The patterns of feline leukemia and feline AIDS follow human illness, and the work with cats has prompted the National Institutes of Health to sponsor a long-term study of 560 AIDS patients treated with interferon.

"If there is money, they would rather put it into studying humans than cats," he said.

Dr. Hardy said a small percentage of cats that test positive for the viruses but do not have the actual disease shake them off naturally, "so it is still inconclusive whether the interferon cures it or not."

Even without scientific proof of interferon's effectiveness, "it doesn't do any harm and potentially it does a lot of good," said Dr. Siegel, a native New Yorker. "What we've been able to do for these cats and their owners is to give them time and quality of life."

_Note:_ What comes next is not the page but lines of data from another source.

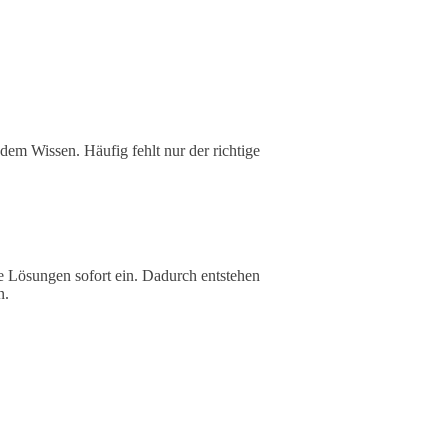
dem Wissen. Häufig fehlt nur der richtige
e Lösungen sofort ein. Dadurch entstehen
n.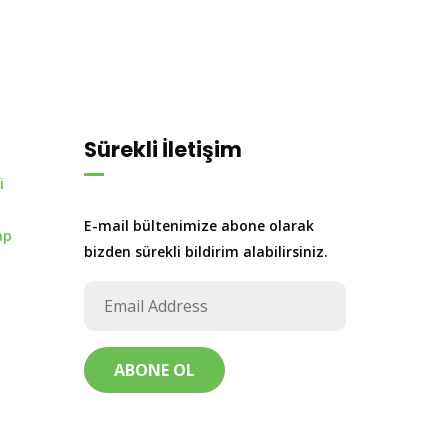
Sürekli İletişim
i
E-mail bültenimize abone olarak
ap
bizden sürekli bildirim alabilirsiniz.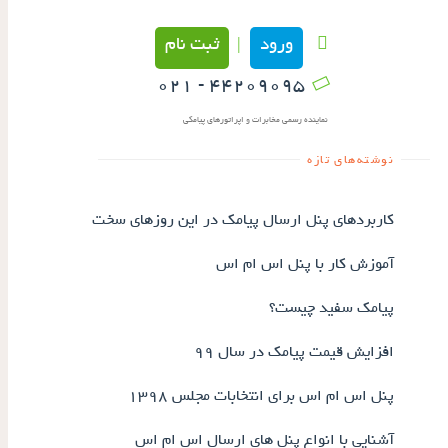
ورود
ثبت نام
|
۴۴۲۰۹۰۹۵ - ۰۲۱
نماینده رسمی مخابرات و اپراتورهای پیامکی
نوشته‌های تازه
کاربردهای پنل ارسال پیامک در این روزهای سخت
آموزش کار با پنل اس ام اس
پیامک سفید چیست؟
افزایش قیمت پیامک در سال ۹۹
پنل اس ام اس برای انتخابات مجلس ۱۳۹۸
آشنایی با انواع پنل های ارسال اس ام اس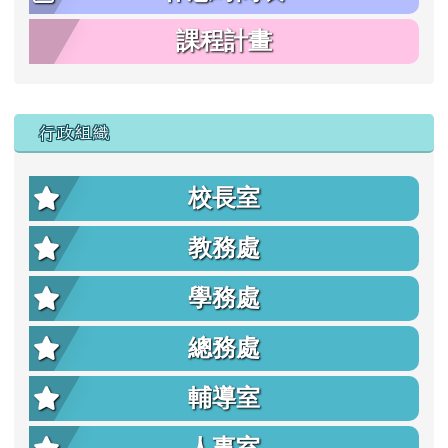
課程計畫
行政組織
校長室
教務處
學務處
總務處
輔導室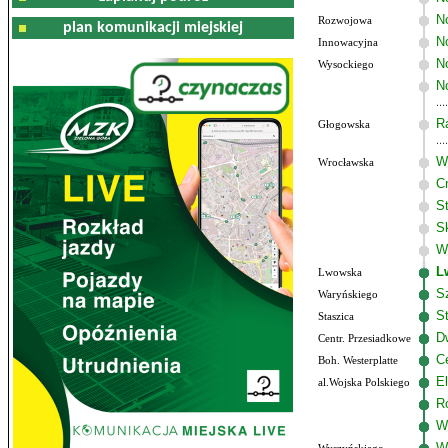
N
Rozwojowa
plan komunikacji miejskiej
No
Innowacyjna
N
Wysockiego
N
R
Głogowska
W
Wrocławska
C
S
S
W
L
Lwowska
S
Waryńskiego
S
Staszica
D
Centr. Przesiadkowe
C
Boh. Westerplatte
El
al.Wojska Polskiego
R
W
W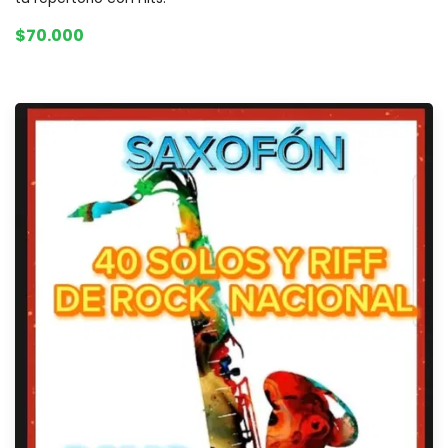
$70.000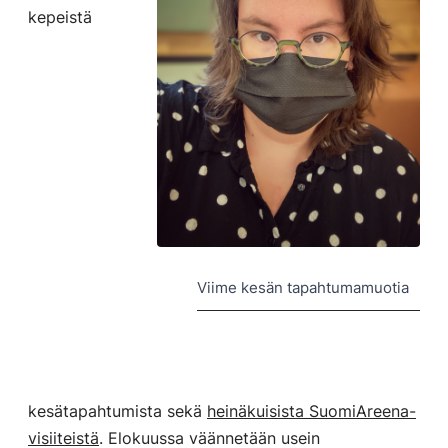
kepeistä
Viime kesän tapahtumamuotia
kesätapahtumista sekä
heinäkuisista SuomiAreena-
visiiteistä
. Elokuussa väännetään usein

At her Metropolitan Cat Hospital in Owings Mills, Dr. Siegel has used interferon on about 30 cats, most rescued from the streets and all testing positive for the feline leukemia virus. Some have died, others are clinically healthy while carrying the virus, and four -- Kvetch among them -- now test negative for it.

Kvetch had full-blown leukemia and no more than a few weeks to live when Dr. Siegel began squirting the medicine down his throat daily. She then switched to a week-on, week-off regimen that will continue for the cat's lifetime.

She recommends anti-leukemia vaccinations for pet cats.